Tight end Kevin Boss continues to mature, quarterback Eli Manning is steady to spectacular, and the offensive line is a cohesive, often-times dominating unit.
Add it up, and that is not your basic NFL offense.

That is an enviable offensive cache. It is an offense with a concrete identity.
First, the Giants will try to run the ball down the throat of Dallas to see how it responds. Then it will look for play-action. The Giants offense, due to Cowboys injuries in the secondary, could be facing a trio of rookie cornerbacks (Mike Jenkins, Alan Ball and Orlando Scandrick) for much of the game.

Thus, the Giants might be tempted to take more deep shots in this clash.

"We're going to try to run the ball, win up front and keep mixing," Manning said. "Overall, we try to get rid of the ball fairly quickly in the passing game. We try to get to second-and-3s in our offense. Simple stuff -- but it's hard to come by. We've got variety."

They've got attitude.

"Our offense does not back down from anybody," Ward said. "We're not the most glamorous offense or have the name like 'America's Team.' They had 13 Pro Bowlers last year. We had one. But we get the job done."


Finally, our last big topic is Tech and Texas. I swear I have no feel for this one. I fear teams trying to go in to a night game at Lubbock, as I think Tech and their crowd kick it up a notch.

But, I also have learned that Colt McCoy ’08 is on a different level – and I need to stop expecting Colt McCoy ’07 to show up.
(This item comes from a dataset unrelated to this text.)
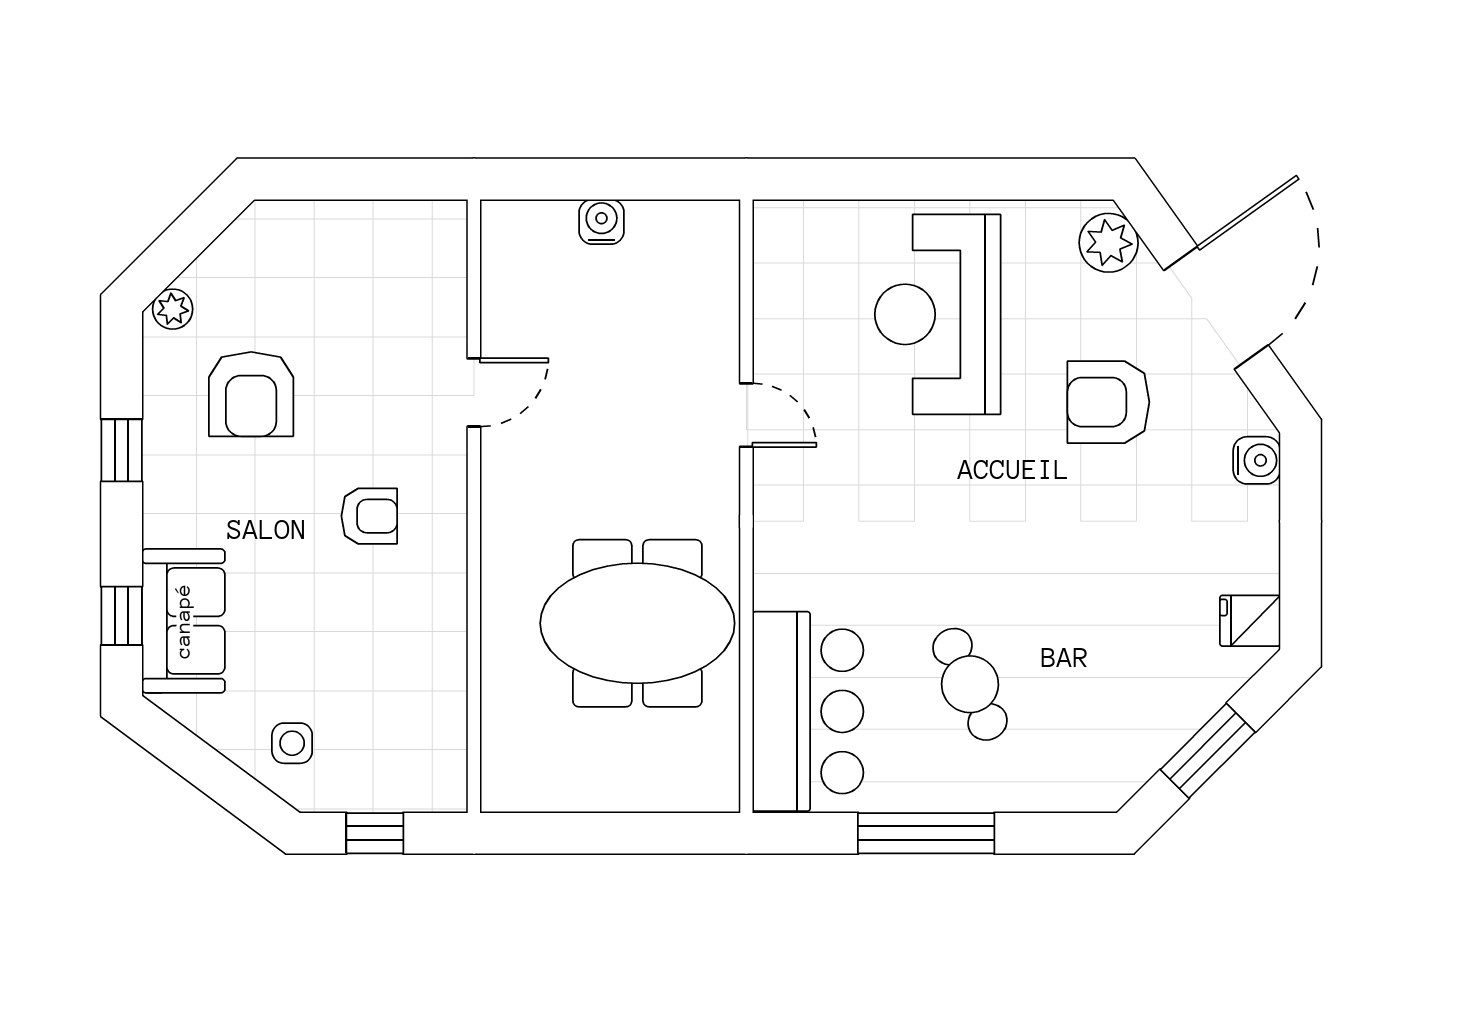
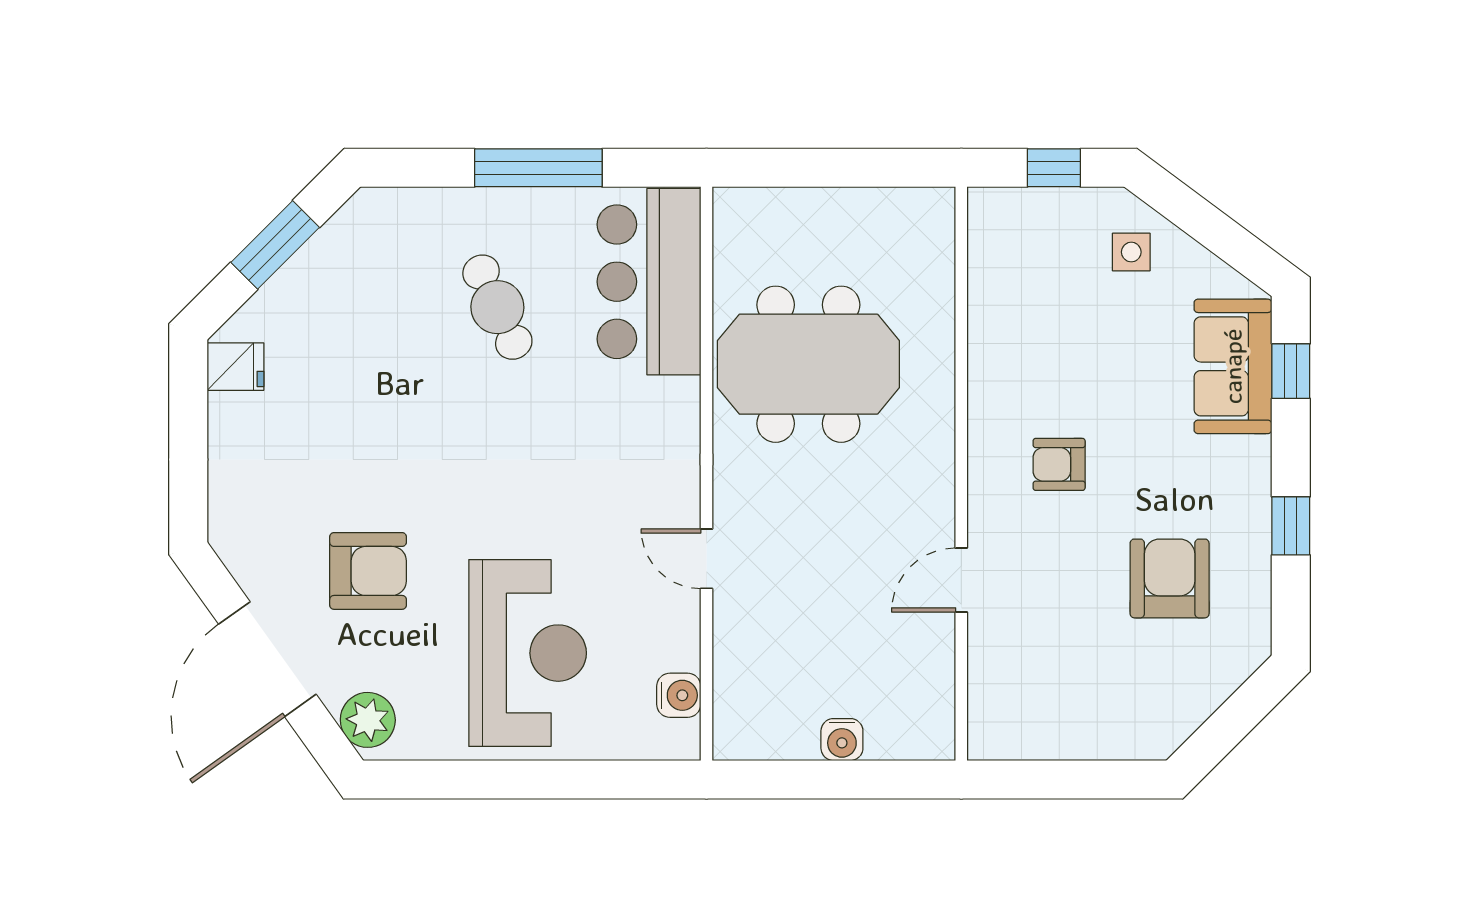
plant: (173, 309) -> (1243, 658), removed
water cooler: (1257, 460) -> (679, 695), moved, turned 180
So, I have a half-baked reason for both teams to win and then I consider the poor defensive stats for both. I guess, I take Texas in a close call because I have confidence in their major wins against Oklahoma and Missouri and Oklahoma State. I know Tech is good, but I don’t know how good. They have two very impressive wins – the obliteration of Kansas State and Kansas on the road, but how good are those two teams? Not better than any of the 3 teams Texas just got done with.

I have no doubt Tech can win this game, but if forced to pick, I have to stick with Colt and the Horns: Texas 42, Tech 38

Notes from the showdown

Can Texas keep running the top-12 gauntlet? - The Longhorns have already subdued No. 1 Oklahoma, No. 11 Missouri and No. 7 Oklahoma State in successive weeks and is now set to face No. 7 (BCS) Texas Tech on Saturday. With a win, the Longhorns will become only the second team in college football history to beat a top-12 squad four weeks in a row. Notre Dame did it in 1943. Easier said than done - especially in its first true road test during the streak.

Texas Tech's defense on third-down plays - The biggest struggles during Tech's two most recent losses have been stopping Texas' offense in critical plays. Texas clicked on 17 of 27 third-down plays and was 5-for-5 on fourth-down plays against the Red Raiders in those two games. Tech's improving defense has to do a better job Saturday night in order to spark an upset performance.


Colt McCoy Gold!



AP’s Tech-Texas preview

2 comments:

Lancerdfw said...

It should be a tremendous game in Lubbock with lots of historical significance for both sides. In the end I think the Longhorns will simply be too good and they'll pull away in the second half. Can't wait to watch and see what Brent has to say this week as well. I'm sure he'll come through with some more audio gold for BAD Radio.

Jay Beerley said...

One thing we're still not hearing much about with the Cowboys game is special teams. I'm seriously wondering if they would not be better without a coach if they offer up another craptastic performance this week. This is going to be such a key in this game. Maybe this is where Bollinger can play...covering kicks.